**SOURCE MATERIAL:**
(begin)

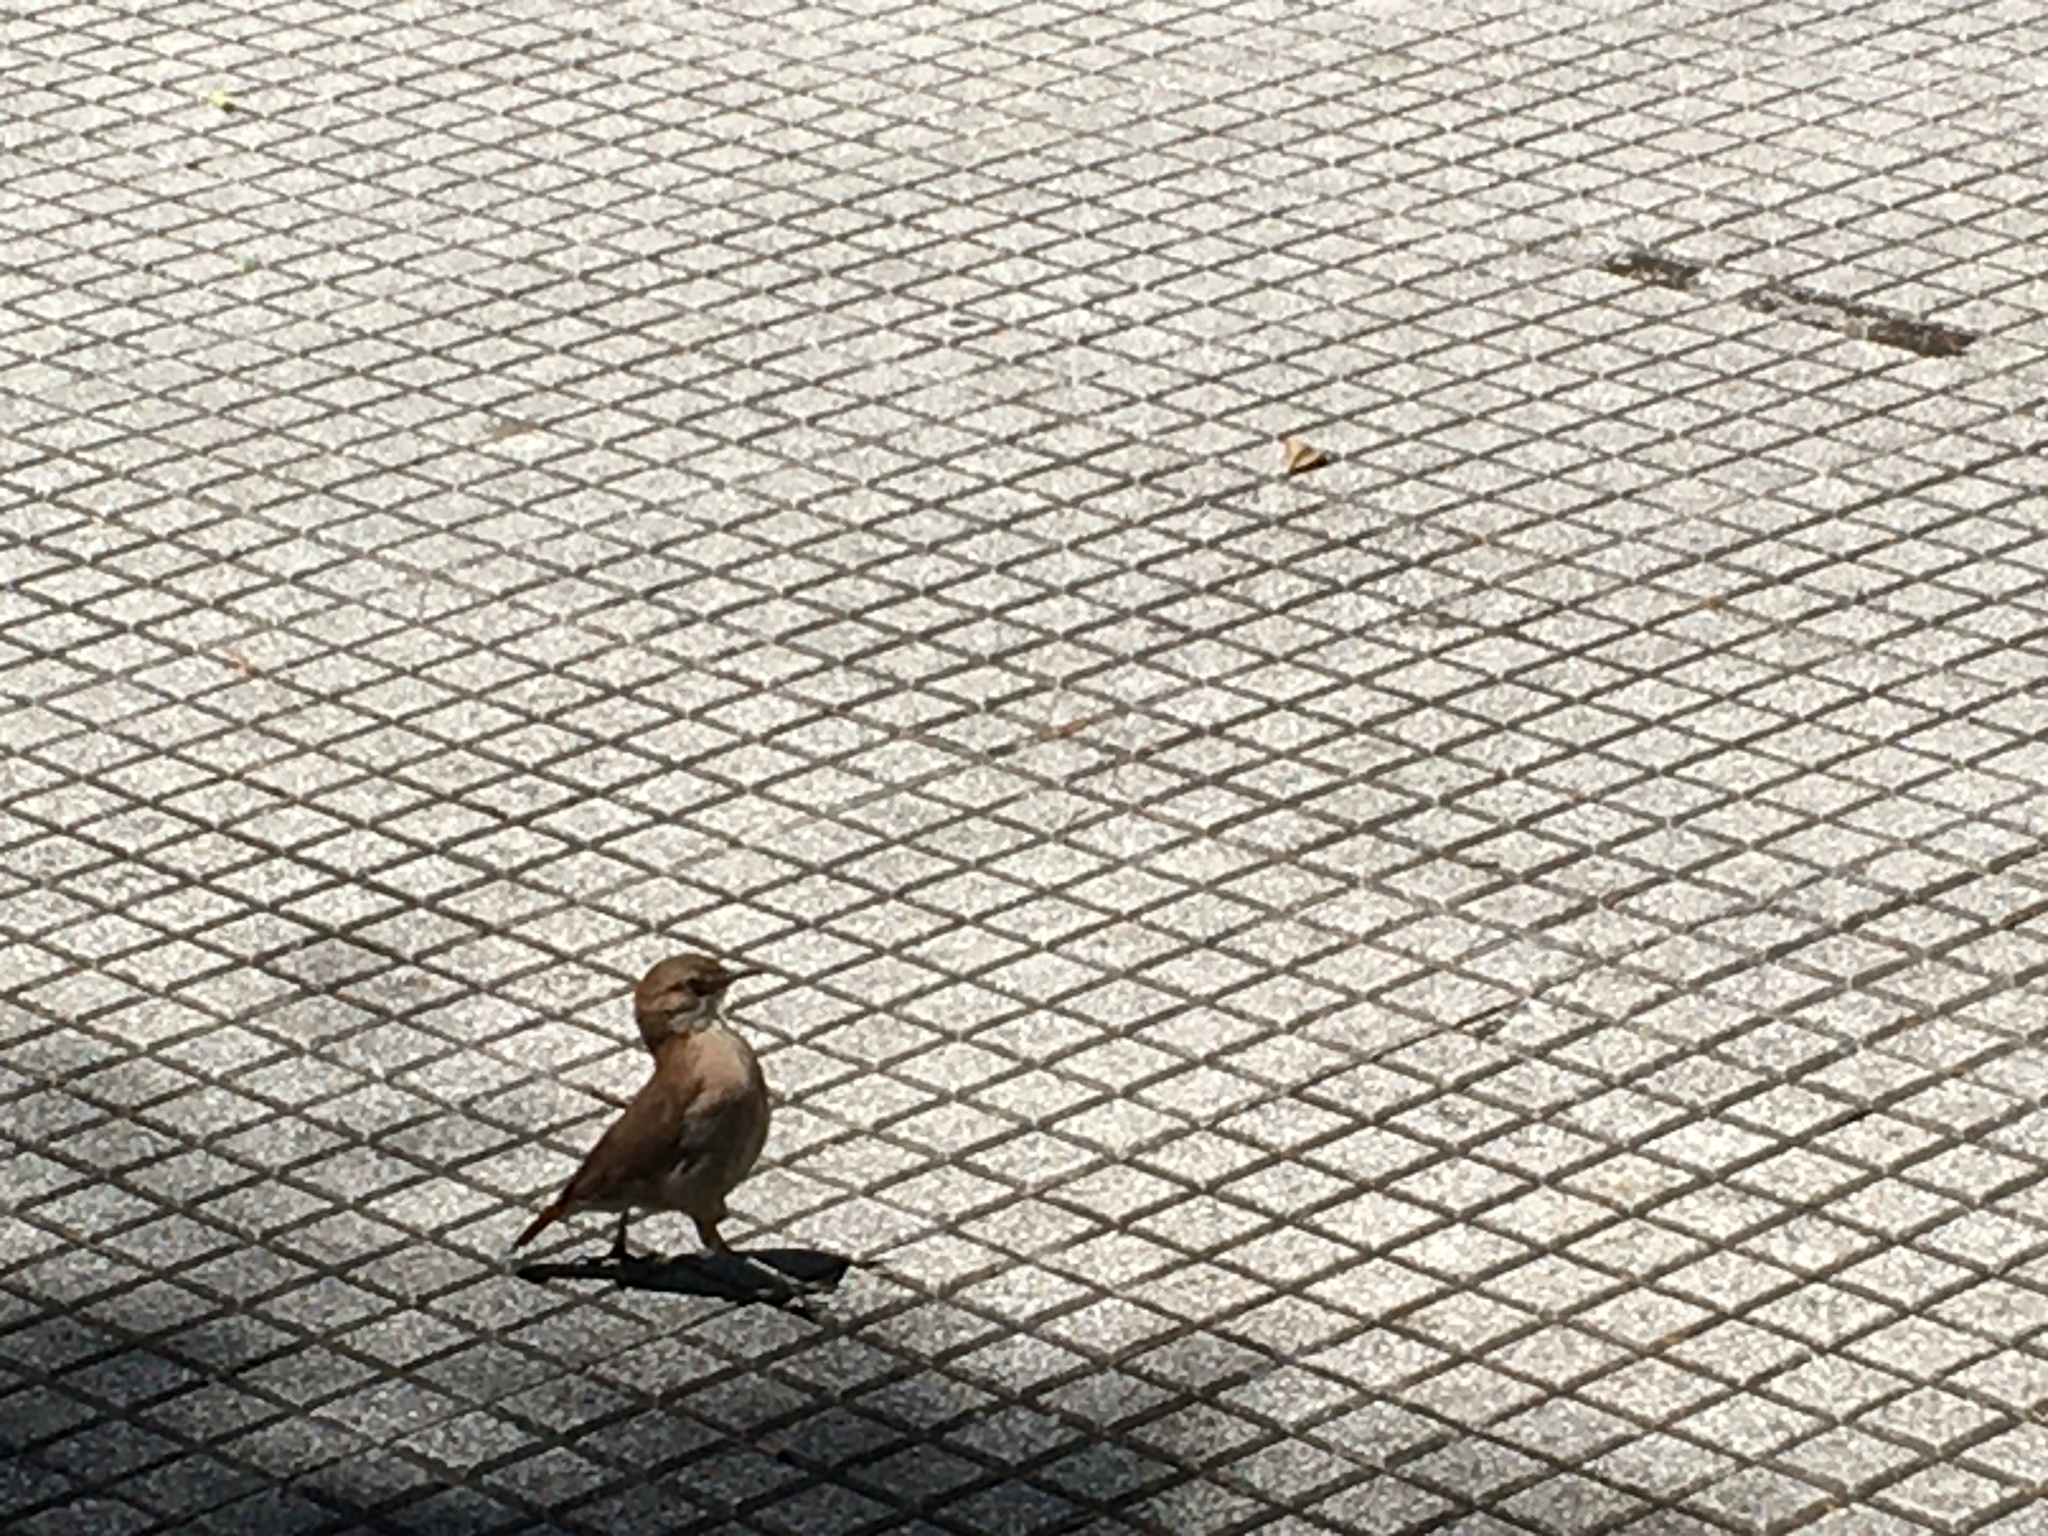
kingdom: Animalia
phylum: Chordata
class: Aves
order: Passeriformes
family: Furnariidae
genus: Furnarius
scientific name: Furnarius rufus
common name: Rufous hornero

(end)
(begin)

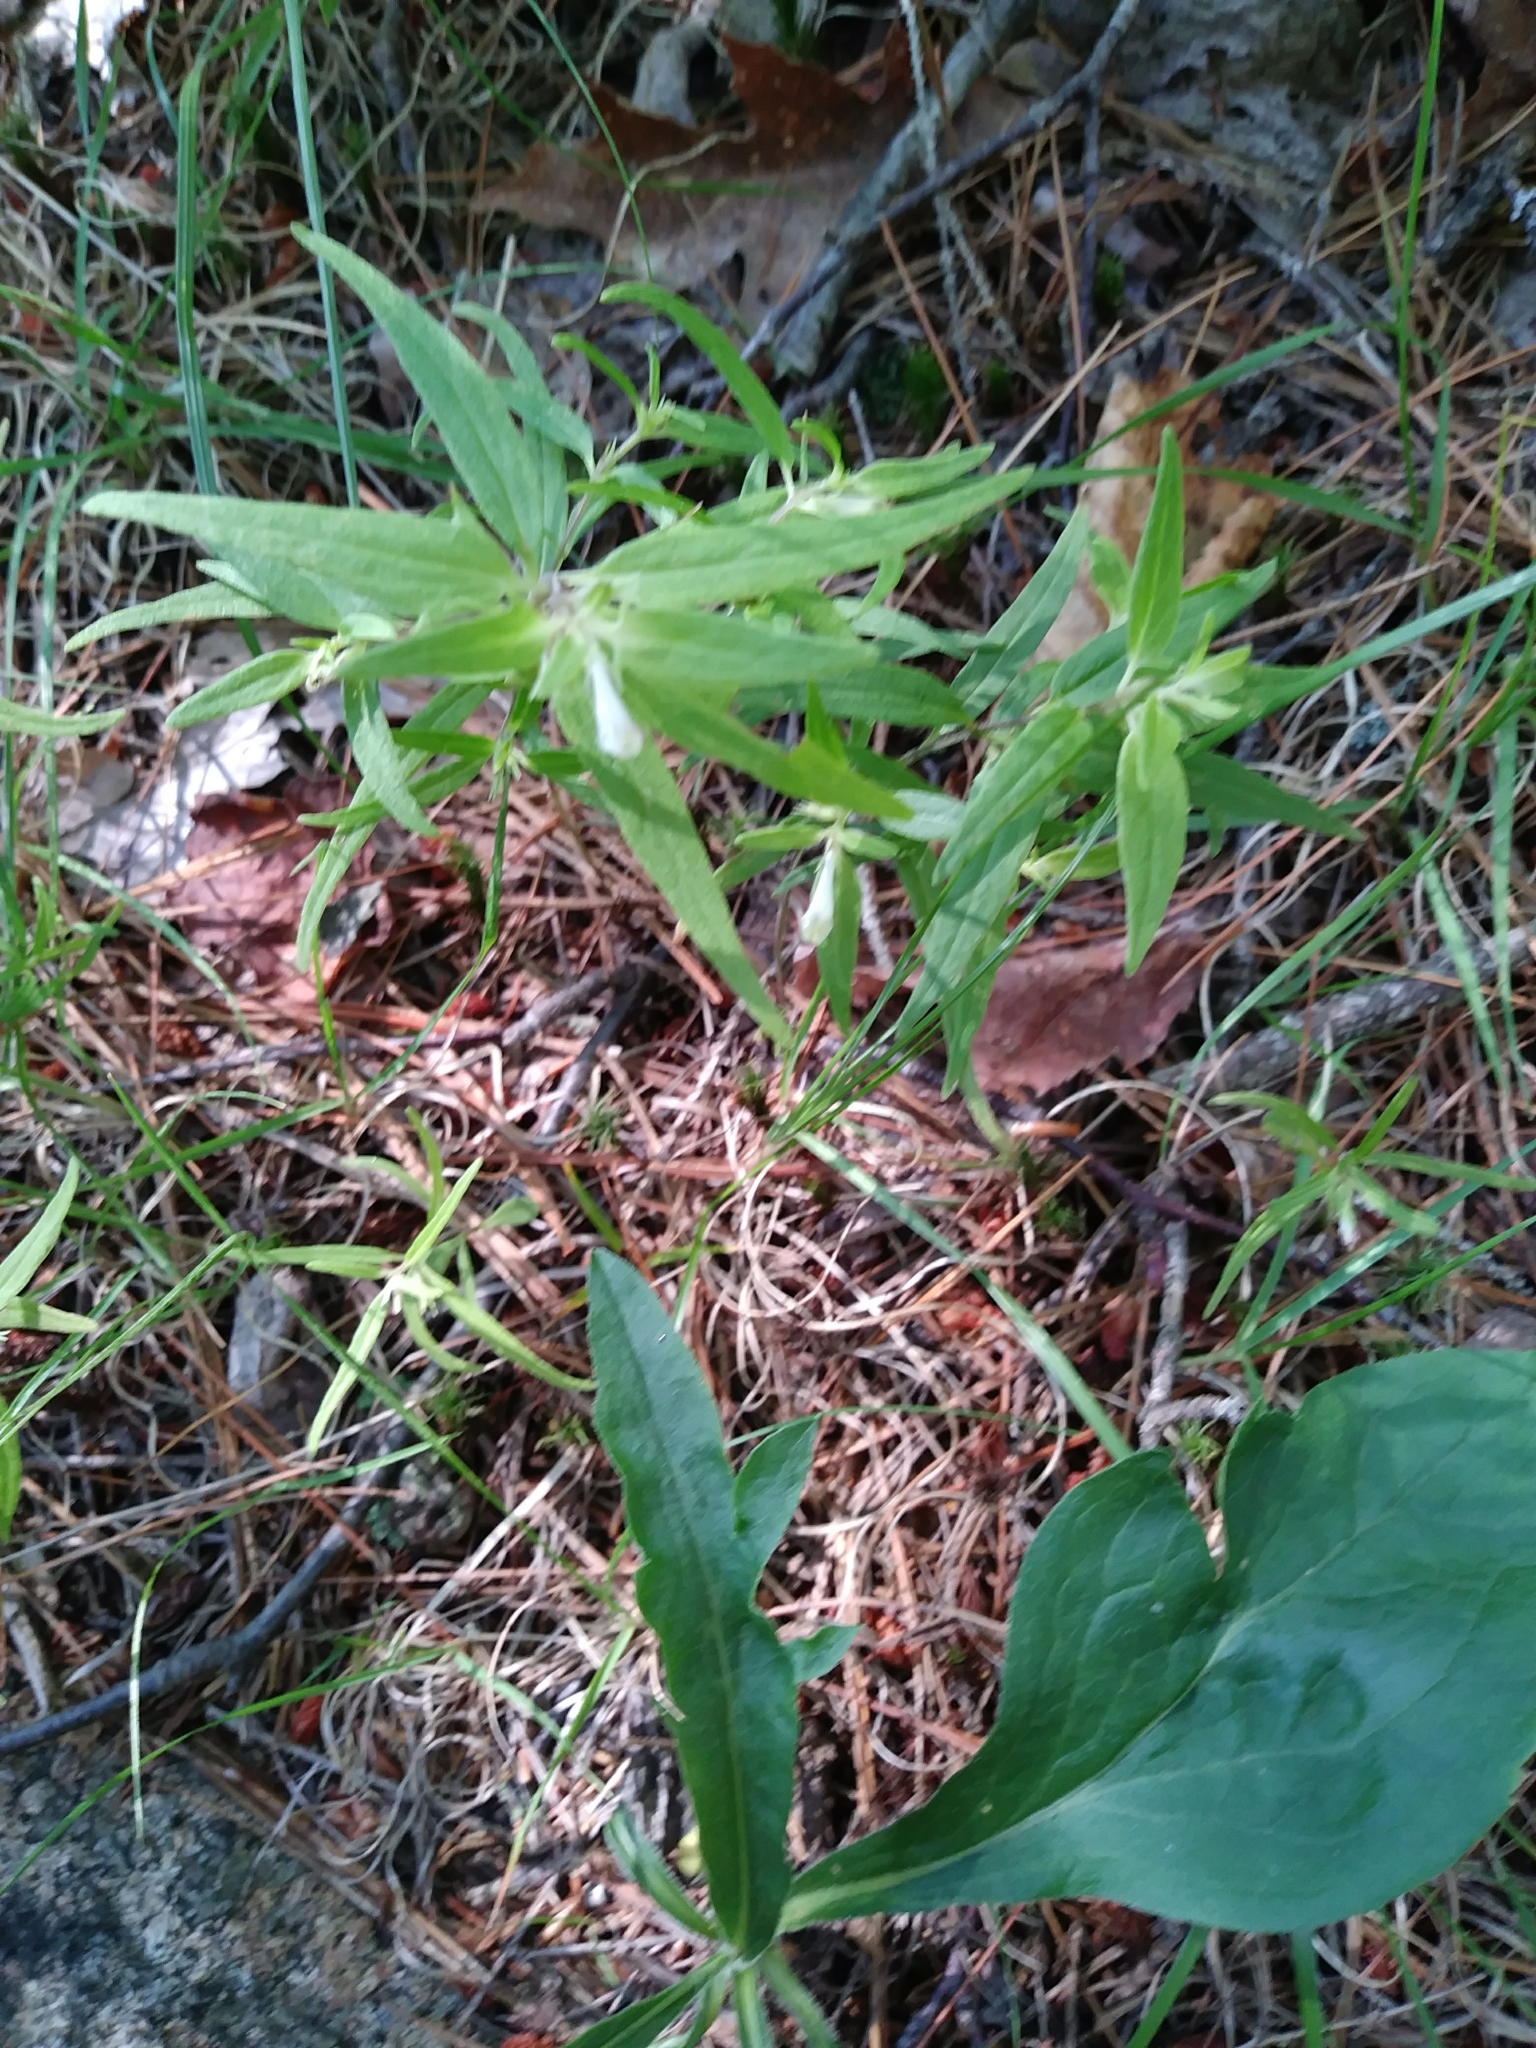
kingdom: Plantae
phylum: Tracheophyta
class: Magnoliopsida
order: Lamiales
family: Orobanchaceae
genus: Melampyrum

(end)
(begin)

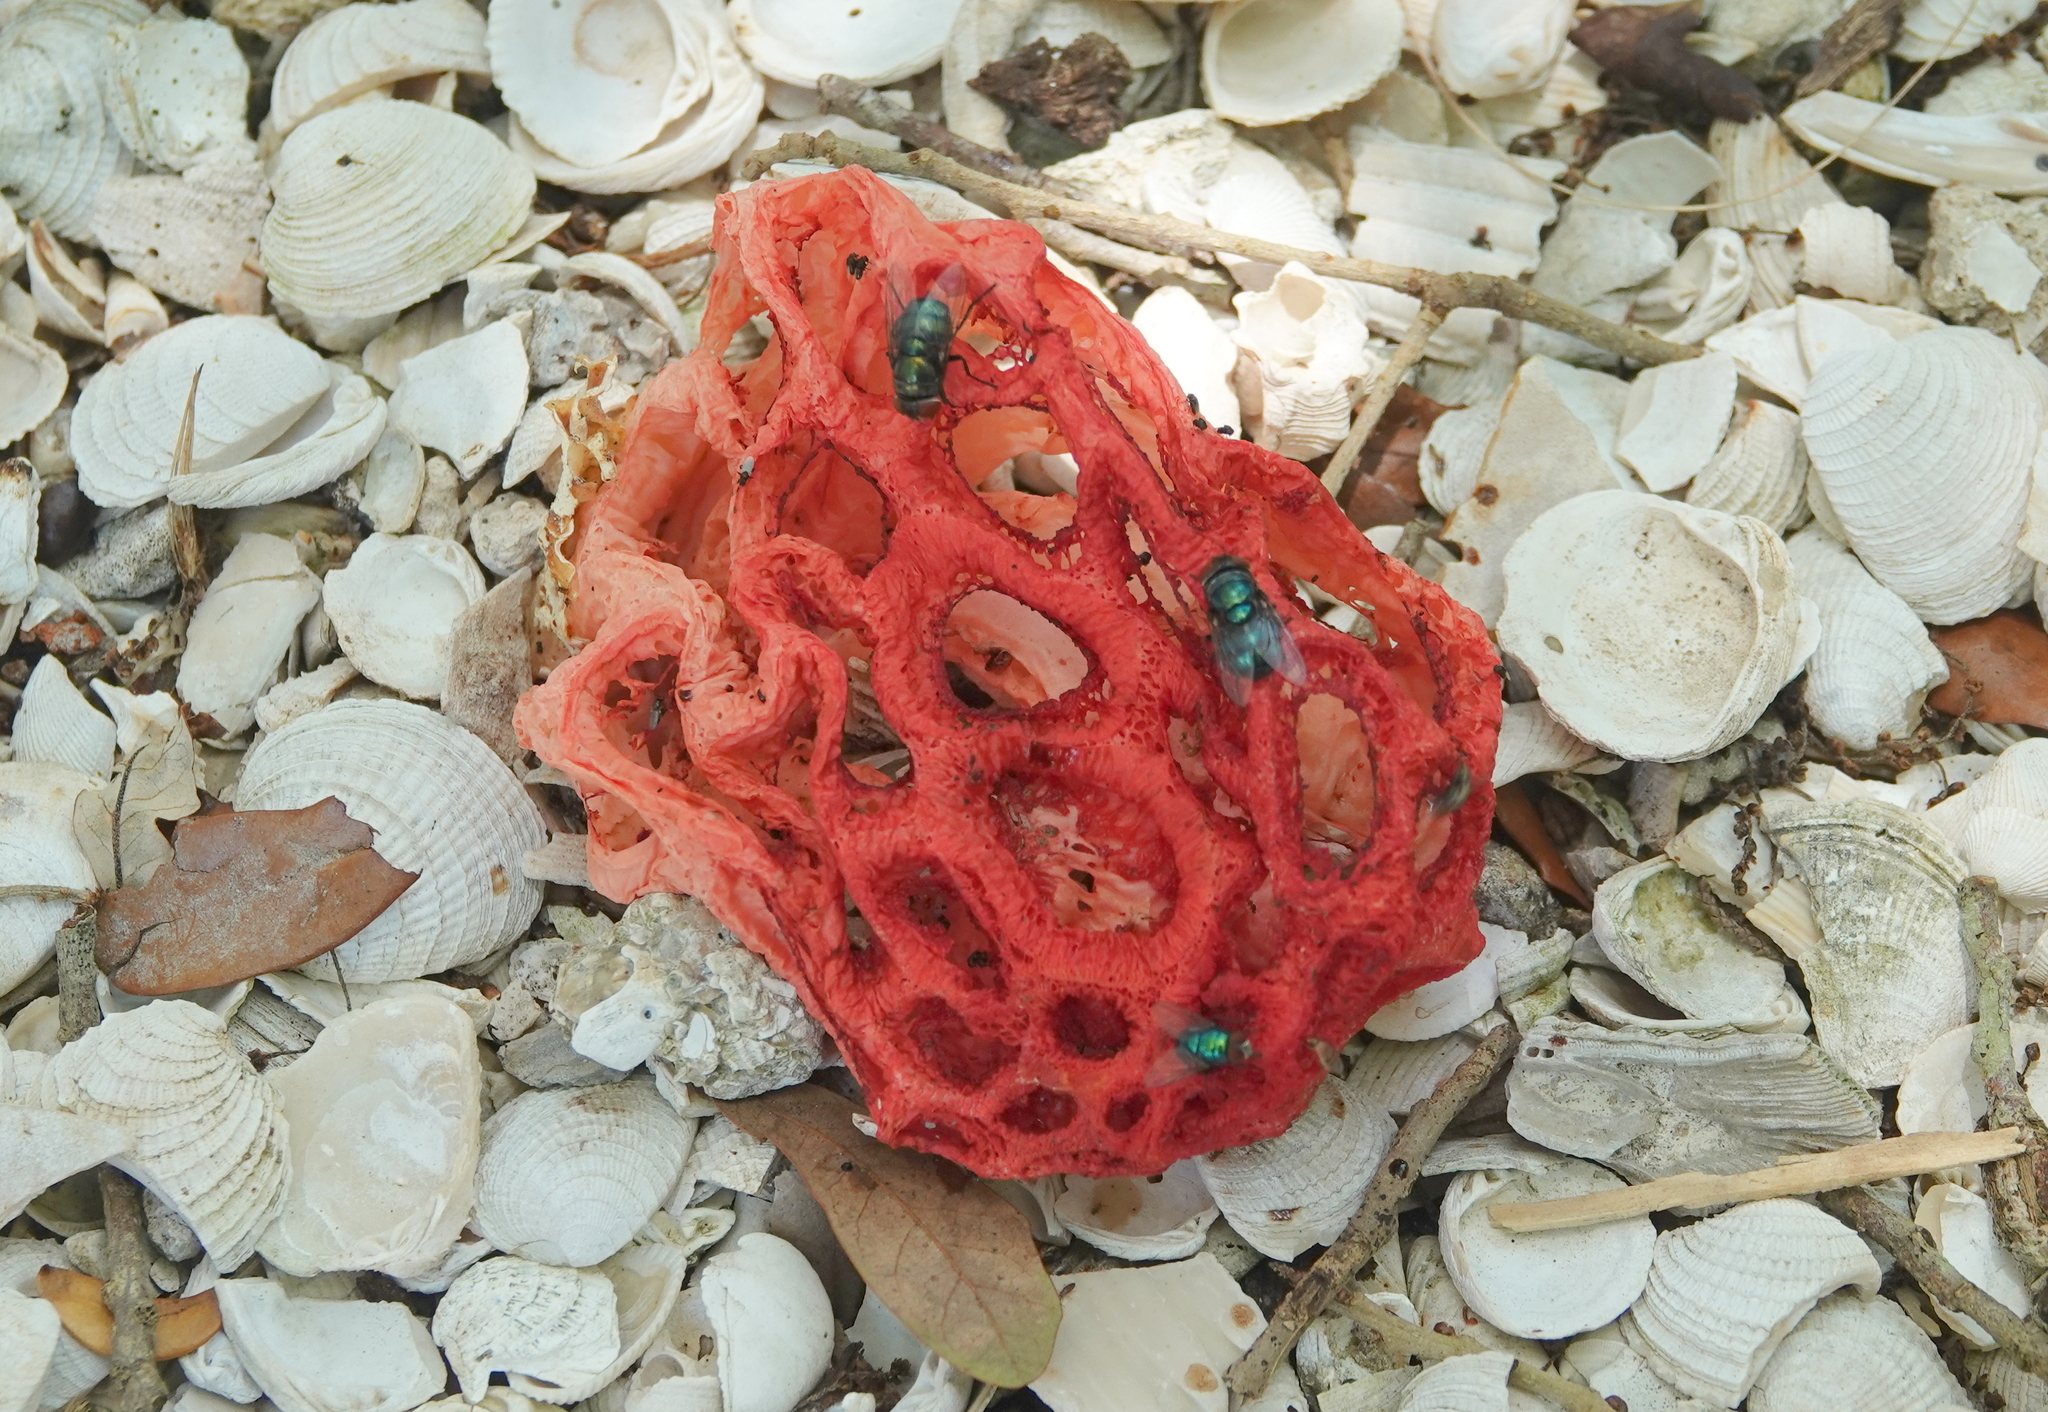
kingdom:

(end)

**TASK DESCRIPTION:**
Render the lines of the material above, starting at the line containing "kingdom: Animalia" and ending at the line containing "scientific name: Furnarius rufus", both included, as a JSON list of strings with one string per line and any blank lines omitted.

**ANSWER TO THIS TASK:**
[
  "kingdom: Animalia",
  "phylum: Chordata",
  "class: Aves",
  "order: Passeriformes",
  "family: Furnariidae",
  "genus: Furnarius",
  "scientific name: Furnarius rufus"
]